Step 5: Create variables

You should already have a resource group in Azure with Azure Machine Learning. To deploy your DevOps pipeline to AzureML, you'll need to create variables for your subscription ID, resource group, and machine learning workspace.

  1. Select the Variables tab on your pipeline edit page.

    Screenshot of variables option in pipeline edit.

  2. Create a new variable, Subscription_ID, and select the checkbox Keep this value secret. Set the value to your Azure portal subscription ID.

  3. Create a new variable for Resource_Group with the name of the resource group for Azure Machine Learning (example: machinelearning).

  4. Create a new variable for AzureML_Workspace_Name with the name of your Azure ML workspace (example: docs-ws).

  5. Select Save to save your variables.

Step 6: Build your YAML pipeline

Delete the starter pipeline and replace it with the following YAML code. In this pipeline, you'll:

  • Use the Python version task to set up Python 3.8 and install the SDK requirements.
  • Use the Bash task to run bash scripts for the Azure Machine Learning SDK and CLI.
  • Use the Azure CLI task to pass the values of your three variables and use papermill to run your Jupyter notebook and push output to AzureML.
trigger:
- main

pool:
  vmImage: ubuntu-latest

steps:
- task: UsePythonVersion@0
  inputs:
    versionSpec: '3.8'
- script: pip install -r sdk/python/dev-requirements.txt
  displayName: 'pip install notebook reqs'
- task: Bash@3
  inputs:
    filePath: 'sdk/python/setup.sh'
  displayName: 'set up sdk'

- task: Bash@3
  inputs:
    filePath: 'cli/setup.sh'
  displayName: 'set up CLI'

- task: AzureCLI@2
  inputs:
    azureSubscription: 'your-azure-subscription'
    scriptType: 'bash'
    scriptLocation: 'inlineScript'
    inlineScript: |
           sed -i -e "s/<SUBSCRIPTION_ID>/$(SUBSCRIPTION_ID)/g" sklearn-diabetes.ipynb
           sed -i -e "s/<RESOURCE_GROUP>/$(RESOURCE_GROUP)/g" sklearn-diabetes.ipynb
           sed -i -e "s/<AML_WORKSPACE_NAME>/$(AZUREML_WORKSPACE_NAME)/g" sklearn-diabetes.ipynb
           sed -i -e "s/DefaultAzureCredential/AzureCliCredential/g" sklearn-diabetes.ipynb
           papermill -k python sklearn-diabetes.ipynb sklearn-diabetes.output.ipynb
    workingDirectory: 'sdk/python/jobs/single-step/scikit-learn/diabetes'

Step 7: Verify your pipeline run

  1. Open your completed pipeline run and view the AzureCLI task. Check the task view to verify that the output task finished running.

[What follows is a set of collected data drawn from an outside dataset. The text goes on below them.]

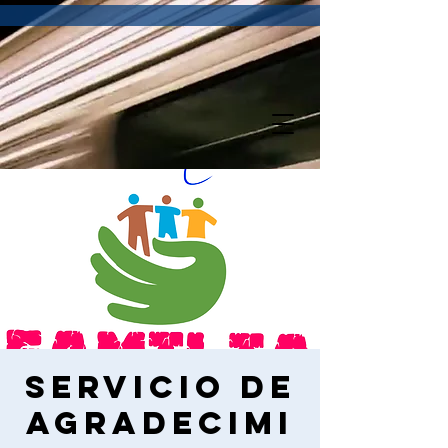
Servicio de
Agradecimi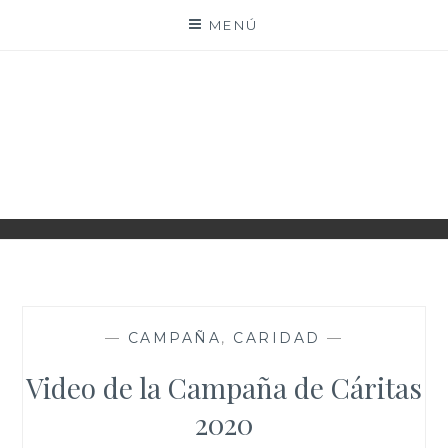
Saltar
MENÚ
al
contenido
PARROQUIA EJEA
UNIDAD PASTORAL
—
CAMPAÑA
,
CARIDAD
—
Video de la Campaña de Cáritas
2020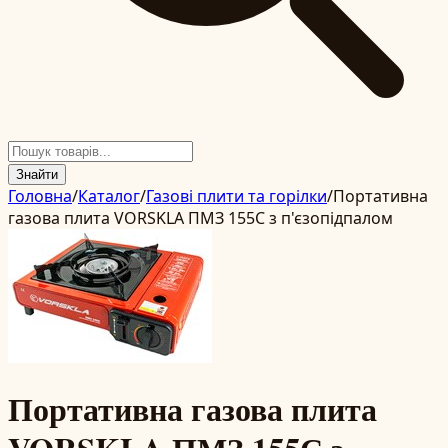
Знайти
Головна
/
Каталог
/
Газові плити та горілки
/
Портативна
газова плита VORSKLA ПМЗ 155С з п'єзопідпалом
Портативна газова плита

    Screenshot of machine learning output to AzureML.

  2. Open Azure Machine Learning studio and navigate to the completed sklearn-diabetes-example job. On the Metrics tab, you should see the training results.

    Screenshot of training results.

Clean up resources

If you're not going to continue to use your pipeline, delete your Azure DevOps project. In Azure portal, delete your resource group and Azure Machine Learning instance.